***** Data section *****

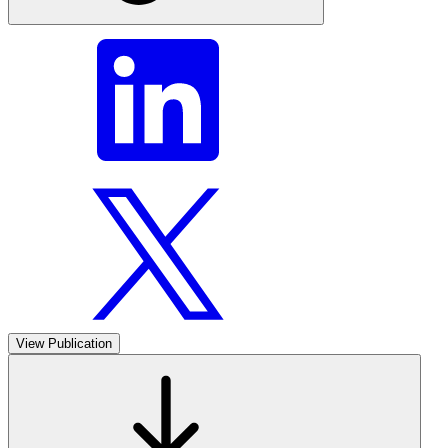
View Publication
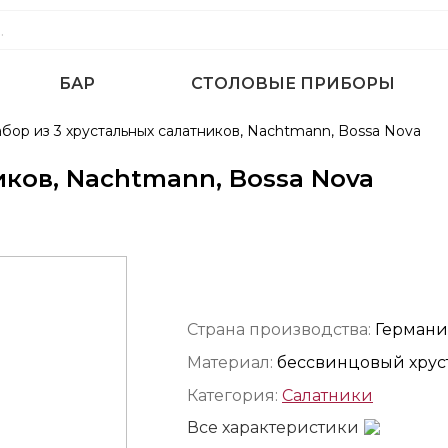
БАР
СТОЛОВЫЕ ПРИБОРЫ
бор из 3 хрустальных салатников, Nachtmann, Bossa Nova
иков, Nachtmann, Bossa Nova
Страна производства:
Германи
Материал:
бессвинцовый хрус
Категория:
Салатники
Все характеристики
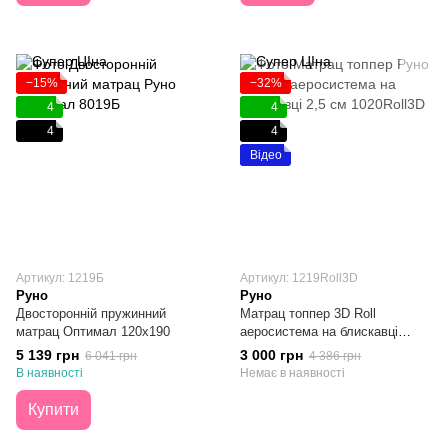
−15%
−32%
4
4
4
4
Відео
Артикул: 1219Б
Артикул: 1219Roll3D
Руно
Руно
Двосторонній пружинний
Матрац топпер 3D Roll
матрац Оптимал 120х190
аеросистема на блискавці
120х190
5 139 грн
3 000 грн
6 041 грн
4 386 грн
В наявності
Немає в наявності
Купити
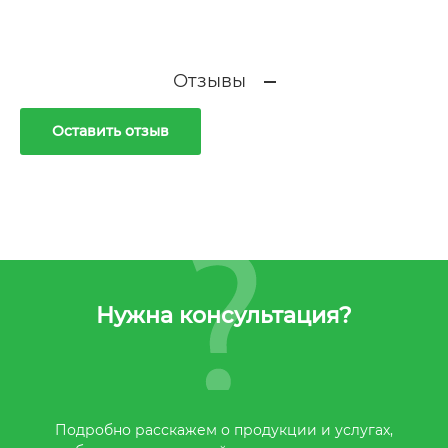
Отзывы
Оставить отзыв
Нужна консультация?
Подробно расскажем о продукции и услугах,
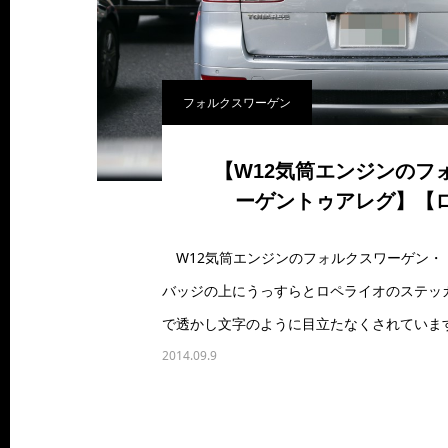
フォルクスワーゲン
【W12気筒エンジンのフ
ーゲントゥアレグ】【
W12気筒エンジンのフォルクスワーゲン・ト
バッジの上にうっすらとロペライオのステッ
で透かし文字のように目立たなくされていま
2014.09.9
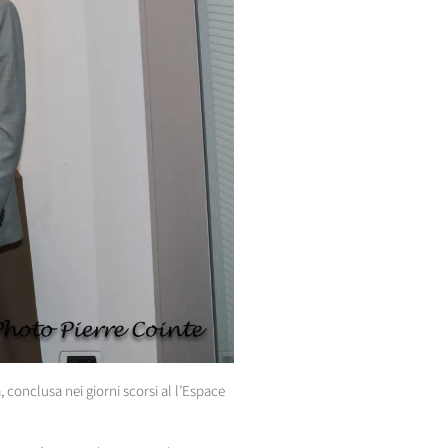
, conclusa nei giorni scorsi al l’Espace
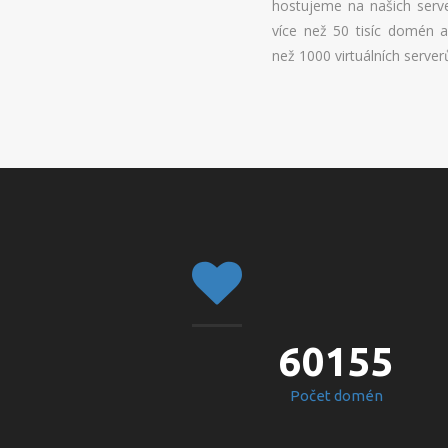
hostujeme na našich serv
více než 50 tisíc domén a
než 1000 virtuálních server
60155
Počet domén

*****
***** Data section *****

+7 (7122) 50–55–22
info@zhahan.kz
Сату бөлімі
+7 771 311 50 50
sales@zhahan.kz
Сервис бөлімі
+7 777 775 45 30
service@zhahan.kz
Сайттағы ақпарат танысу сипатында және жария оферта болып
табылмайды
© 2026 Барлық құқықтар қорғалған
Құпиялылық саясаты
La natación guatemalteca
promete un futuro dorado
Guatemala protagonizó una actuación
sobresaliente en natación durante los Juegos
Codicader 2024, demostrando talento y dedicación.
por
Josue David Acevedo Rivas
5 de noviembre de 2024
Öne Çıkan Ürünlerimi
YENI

*****

Write the record lines starting at the one containing "View Publication" and ending at the one containing "Все характеристики" as a JSON list of strings, one string per line. Leave out the pictures and any blank lines.

[
  "View Publication",
  "БАР",
  "СТОЛОВЫЕ ПРИБОРЫ",
  "бор из 3 хрустальных салатников, Nachtmann, Bossa Nova",
  "иков, Nachtmann, Bossa Nova",
  "Страна производства:",
  "Германи",
  "Материал:",
  "бессвинцовый хрус",
  "Категория:",
  "Салатники",
  "Все характеристики"
]